**About this exercise:** Below are lines of data; count those that contain "round" and give the total alone.

**Stored data:**

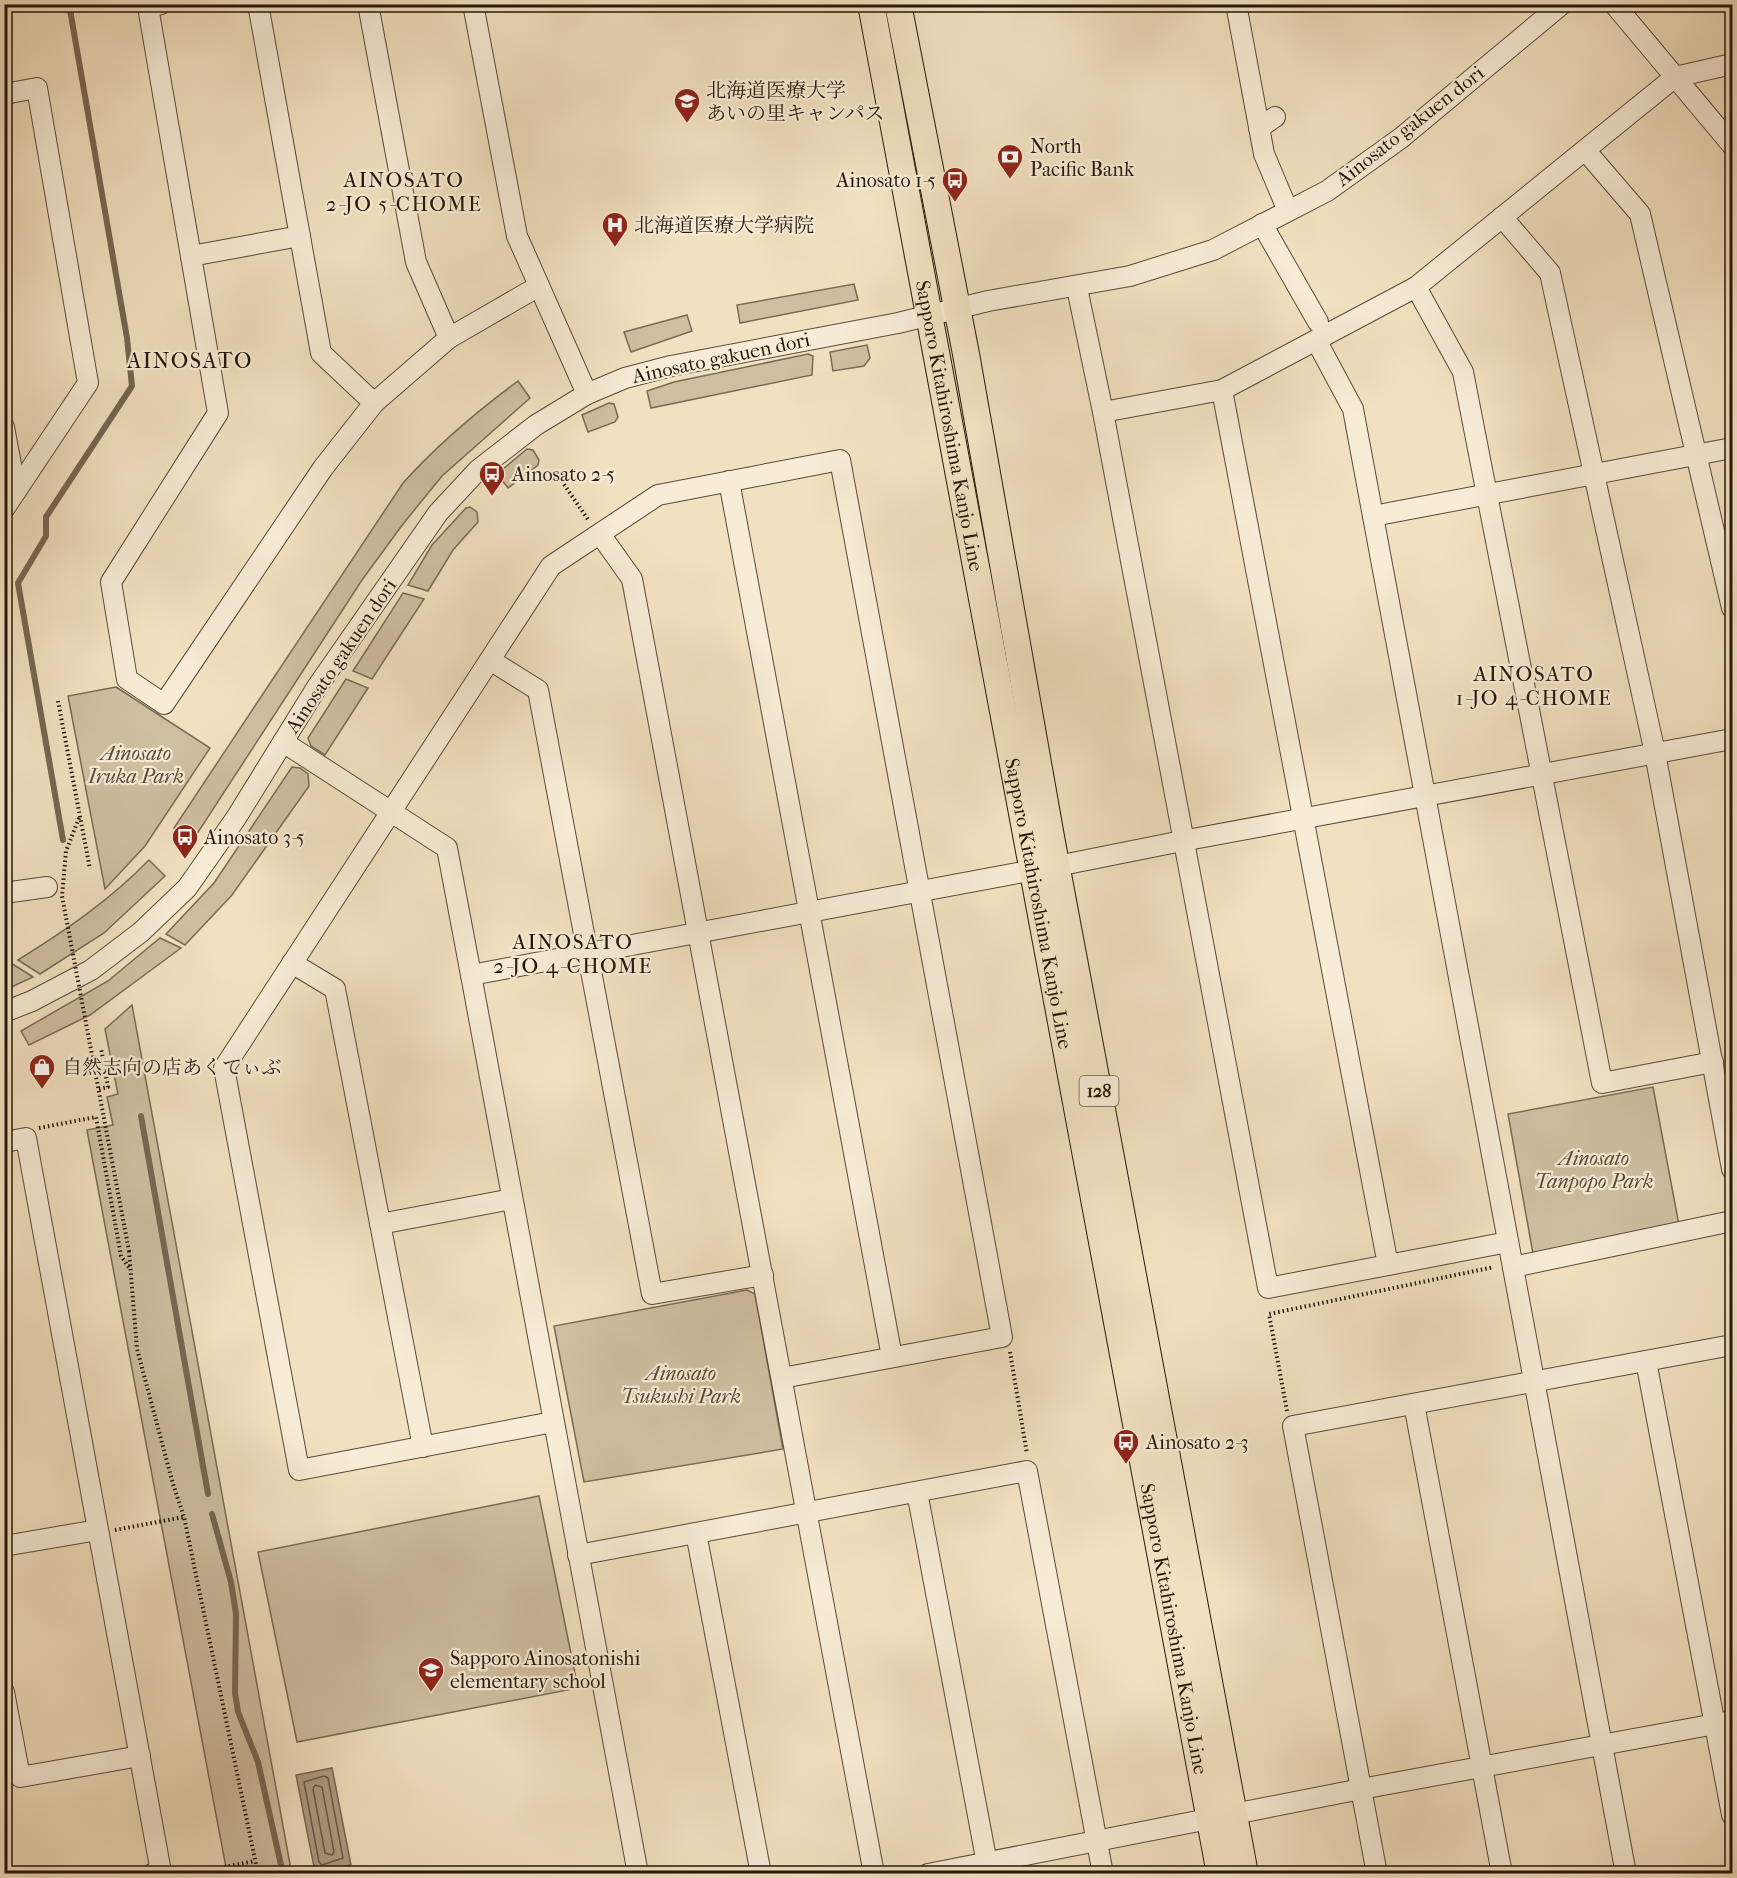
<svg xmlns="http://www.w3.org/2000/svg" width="1737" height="1878" font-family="'IM FELL French Canon','Noto Serif JP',serif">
<rect width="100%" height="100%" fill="#f2e1c0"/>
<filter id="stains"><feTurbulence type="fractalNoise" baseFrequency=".00333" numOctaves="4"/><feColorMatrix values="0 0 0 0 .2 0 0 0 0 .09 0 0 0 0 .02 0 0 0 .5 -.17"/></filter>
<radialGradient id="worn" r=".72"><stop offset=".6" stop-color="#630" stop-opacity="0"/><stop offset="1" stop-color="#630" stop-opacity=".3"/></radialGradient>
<g fill="#cfbfa1" stroke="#7a6b56" stroke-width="1.5">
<polygon points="854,284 858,300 740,323 737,305"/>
<polygon points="687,315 692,331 631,352 624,332"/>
<polygon points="867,345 870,358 864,366 833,371 830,352"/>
<polygon points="808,354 813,356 812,375 651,408 647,391 674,382"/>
<path d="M518,381L530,398L442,476L403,524L362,580L193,840L174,828L403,483C438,444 476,412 518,381Z"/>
<polygon points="609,403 614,404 618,417 615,422 588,432 582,415"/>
<polygon points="527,449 533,450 539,460 538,465 508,488 497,474"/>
<polygon points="470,507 477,512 478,522 453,550 428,591 408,585 432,545 466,508"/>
<polygon points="403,593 424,599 372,679 353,671"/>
<polygon points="346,679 368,688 325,755 311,746 308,738"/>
<polygon points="116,687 210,748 145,846 105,889 68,696"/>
<polygon points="292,767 300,768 308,774 309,786 232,895 185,945 166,934 214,883"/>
<path d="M149,860L165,876L104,933L40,974L18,960C66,930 109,901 149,860Z"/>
<polygon points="160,938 181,948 90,1015 29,1045 21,1031 108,981"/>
<polygon points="11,963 33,977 5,990 5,965"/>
<polygon points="132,1005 290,1864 285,1873 227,1873 87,1130 113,1125 107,1097 118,1094 105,1029"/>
<polygon points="1653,1087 1679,1225 1533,1254 1508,1114"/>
<polygon points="747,1290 755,1294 783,1449 584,1482 554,1326"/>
<polygon points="539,1496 578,1688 297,1742 258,1552"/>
</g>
<polygon fill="#ad9c83" stroke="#776753" stroke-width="1.5" points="332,1768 351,1865 315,1872 296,1775"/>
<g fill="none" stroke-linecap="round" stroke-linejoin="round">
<g stroke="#6a5a48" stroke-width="1.5">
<polygon points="324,1776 328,1778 343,1858 322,1865 319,1862 304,1782"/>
<polygon points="315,1785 322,1787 334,1852 332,1855 325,1853 313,1789"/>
</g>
<g stroke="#776753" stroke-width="6">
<polyline points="63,840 18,583 46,536 46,517 132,386 127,338 69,4"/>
<polyline points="141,1116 208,1494"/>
<polyline points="212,1514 231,1582 236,1614 235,1693 238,1712 258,1762 283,1874"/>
</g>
<g stroke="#594a39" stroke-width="22">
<g id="minor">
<polyline points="161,4 148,7 218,413 111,582 127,679 164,704 323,468 374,403 449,338 539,286"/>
<polyline points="258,4 321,353 374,403"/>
<polyline points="368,4 416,262 449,338"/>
<polyline points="473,4 517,236 587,394"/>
<polyline points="1236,4 1264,154 1288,211"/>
<polyline points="1614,4 1732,145"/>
<polyline points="4,94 37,88 88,383 4,509"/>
<polyline points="1259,128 1275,117"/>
<polyline points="1585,150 1640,214 1732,608"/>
<polyline points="1502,217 1550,273 1655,753 1732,1169"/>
<polyline points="1262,224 1318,322"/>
<polyline points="191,256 300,236"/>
<polyline points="1416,287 1463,372 1602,1083 1713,1062"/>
<polyline points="1077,288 1103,412"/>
<polyline points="1316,340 1353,409 1626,1874"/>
<polyline points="1222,390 1388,1265"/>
<polyline points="4,427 16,491"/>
<polyline points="729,481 892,1357"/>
<polyline points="1373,516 1732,448"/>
<polyline points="600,534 632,579 874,1874"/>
<polyline points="490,660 538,690 652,1294 763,1275"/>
<polyline points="283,742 447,848 471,975"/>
<polyline points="1057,866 1182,841 1732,739"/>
<polyline points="4,893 47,887"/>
<polyline points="292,963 335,989 423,1447"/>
<polyline points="4,1012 32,1001 91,970 141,932 187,888 236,818 317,687 438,513 478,470 536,425 587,394 625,378 671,366 898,323 988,301 1130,276 1213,250 1327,191 1401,138 1562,4"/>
<polyline points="4,1142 26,1138 161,1872 152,1874"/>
<polyline points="380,1224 512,1199"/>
<polyline points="1508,1242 1268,1288 1103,412 1222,390 1416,287 1675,77 1732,64"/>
<polyline points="1513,1267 1732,1221"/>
<polyline points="1646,1361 1732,1815"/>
<polyline points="1414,1404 1502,1874"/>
<polyline points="553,1422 299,1470 224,1068 551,566 658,495 840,460 1002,1337 782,1378"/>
<polyline points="917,1492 989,1874"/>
<polyline points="696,1533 761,1874"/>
<polyline points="4,1546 98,1530"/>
<polyline points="578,1555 1027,1471 1103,1874"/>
<polyline points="4,1692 20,1777 140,1756"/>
<polyline points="638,1874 471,975 1034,870"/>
<polyline points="928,1874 1361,1789 1732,1721"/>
<polyline points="1377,1874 1293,1426 1732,1345"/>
</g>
</g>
<g stroke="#26170c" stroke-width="28">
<g id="major">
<path id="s1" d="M871,4L1220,1874"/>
<polyline points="898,4 966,354 1051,837 1245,1874"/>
</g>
</g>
<g stroke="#26170c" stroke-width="4" stroke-dasharray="1.5 3" stroke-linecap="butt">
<polyline points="559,477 589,521"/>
<polyline points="58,701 90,869"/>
<polyline points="99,1089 108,1087 101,1048"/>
<polyline points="39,1128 96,1117 121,1256 130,1269"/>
<polyline points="129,1251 137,1349 173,1484 184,1517 258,1874"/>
<polyline points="1010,1352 1027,1454"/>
<polyline points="1287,1411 1269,1314 1494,1267"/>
<polyline points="115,1530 184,1517"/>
<polyline points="189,1874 255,1861"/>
</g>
<use href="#minor" stroke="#f7ecd6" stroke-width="20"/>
<use href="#major" stroke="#f2e1c0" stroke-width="26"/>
<polyline stroke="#26170c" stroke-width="4" stroke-dasharray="1.5 3" stroke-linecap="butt" points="79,818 66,851 62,896 129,1251"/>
</g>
<defs>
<g id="university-pin" transform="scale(1.35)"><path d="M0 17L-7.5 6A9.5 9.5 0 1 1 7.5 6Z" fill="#8f2418" stroke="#f7ecd6"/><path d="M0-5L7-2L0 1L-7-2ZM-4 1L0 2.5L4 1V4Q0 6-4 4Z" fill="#fff"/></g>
<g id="bank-pin" transform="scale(1.35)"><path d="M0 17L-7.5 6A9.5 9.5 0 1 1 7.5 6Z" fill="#8f2418" stroke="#f7ecd6"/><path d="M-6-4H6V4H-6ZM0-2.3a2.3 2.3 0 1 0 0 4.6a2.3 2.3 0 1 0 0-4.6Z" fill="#fff"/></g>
<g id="bus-pin" transform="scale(1.35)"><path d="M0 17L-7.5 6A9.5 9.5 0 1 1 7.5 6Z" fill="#8f2418" stroke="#f7ecd6"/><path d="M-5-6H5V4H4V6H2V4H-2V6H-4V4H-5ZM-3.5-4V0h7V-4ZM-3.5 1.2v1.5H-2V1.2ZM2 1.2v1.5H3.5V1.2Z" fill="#fff"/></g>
<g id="hospital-pin" transform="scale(1.35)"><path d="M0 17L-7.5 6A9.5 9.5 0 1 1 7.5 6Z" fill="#8f2418" stroke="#f7ecd6"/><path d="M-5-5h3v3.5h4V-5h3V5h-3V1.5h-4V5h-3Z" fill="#fff"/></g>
<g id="shop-pin" transform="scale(1.35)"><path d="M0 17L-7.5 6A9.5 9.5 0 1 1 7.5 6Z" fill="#8f2418" stroke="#f7ecd6"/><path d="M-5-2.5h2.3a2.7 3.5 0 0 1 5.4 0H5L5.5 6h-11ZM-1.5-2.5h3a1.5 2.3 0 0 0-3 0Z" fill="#fff"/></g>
<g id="school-pin" transform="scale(1.35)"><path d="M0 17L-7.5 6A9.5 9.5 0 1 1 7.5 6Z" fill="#8f2418" stroke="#f7ecd6"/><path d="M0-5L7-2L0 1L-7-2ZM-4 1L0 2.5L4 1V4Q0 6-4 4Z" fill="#fff"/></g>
</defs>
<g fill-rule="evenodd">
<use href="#university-pin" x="687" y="101"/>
<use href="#bank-pin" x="1010" y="157"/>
<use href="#bus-pin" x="955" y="180"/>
<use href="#hospital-pin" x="615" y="225"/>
<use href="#bus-pin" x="492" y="474"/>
<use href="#bus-pin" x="185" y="837"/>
<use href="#shop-pin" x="42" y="1067"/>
<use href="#bus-pin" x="1126" y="1442"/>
<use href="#school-pin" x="431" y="1670"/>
</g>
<g text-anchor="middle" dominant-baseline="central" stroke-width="4.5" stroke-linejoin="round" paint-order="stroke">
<rect fill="#f7ecd6" stroke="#655749" stroke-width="1.5" x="1079.5" y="1076" width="39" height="30" rx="4.5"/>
<g font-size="18" font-weight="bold" fill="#26170c">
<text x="1099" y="1091">128</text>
</g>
<g font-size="20" fill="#26170c" stroke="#f7ecd6" text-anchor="start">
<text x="706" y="90">北海道医療大学<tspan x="706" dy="23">あいの里キャンパス</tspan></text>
<text x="1030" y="146">North<tspan x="1030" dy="23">Pacific Bank</tspan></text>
<text x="936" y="180" text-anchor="end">Ainosato 1-5</text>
<text x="634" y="225">北海道医療大学病院</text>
<text x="512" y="474">Ainosato 2-5</text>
<text x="204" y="837">Ainosato 3-5</text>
<text x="62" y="1067">自然志向の店あくてぃぶ</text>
<text x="1146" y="1442">Ainosato 2-3</text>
<text x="450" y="1658">Sapporo Ainosatonishi<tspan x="450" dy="23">elementary school</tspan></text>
</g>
<g font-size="20" fill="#26170c" stroke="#f7ecd6">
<text transform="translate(1410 126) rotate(-38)">Ainosato gakuen dori</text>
<text transform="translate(721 358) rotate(-12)">Ainosato gakuen dori</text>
<text stroke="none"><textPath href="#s1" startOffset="429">Sapporo Kitahiroshima Kanjo Line</textPath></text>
<text transform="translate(341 656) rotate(-56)">Ainosato gakuen dori</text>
<text stroke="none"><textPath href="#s1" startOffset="915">Sapporo Kitahiroshima Kanjo Line</textPath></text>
<text stroke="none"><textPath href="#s1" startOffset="1653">Sapporo Kitahiroshima Kanjo Line</textPath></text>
</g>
<g font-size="20" font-style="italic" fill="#594939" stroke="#f7ecd6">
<text x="136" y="753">Ainosato<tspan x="136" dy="23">Iruka Park</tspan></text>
<text x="1594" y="1158">Ainosato<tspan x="1594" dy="23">Tanpopo Park</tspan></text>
<text x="681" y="1373">Ainosato<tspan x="681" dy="23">Tsukushi Park</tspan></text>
</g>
<g font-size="21" letter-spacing="1.5" fill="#26170c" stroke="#f7ecd6">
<text x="404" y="180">AINOSATO<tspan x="404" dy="24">2-JO 5-CHOME</tspan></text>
<text x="1534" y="674">AINOSATO<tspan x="1534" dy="24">1-JO 4-CHOME</tspan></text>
<text x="573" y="942">AINOSATO<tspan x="573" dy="24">2-JO 4-CHOME</tspan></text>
</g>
<g font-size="22" letter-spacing="1.5" fill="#26170c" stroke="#f7ecd6">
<text x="190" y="361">AINOSATO</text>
</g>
</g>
<rect width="1737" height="1878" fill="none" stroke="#f2e1c0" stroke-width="24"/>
<rect x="6" y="6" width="1725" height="1866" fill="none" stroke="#26170c" stroke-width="3"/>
<rect x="12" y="12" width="1713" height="1854" fill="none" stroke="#26170c" stroke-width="1.5"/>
<rect width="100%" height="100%" filter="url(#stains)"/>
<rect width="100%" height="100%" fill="url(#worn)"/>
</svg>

**Exercise response:** 2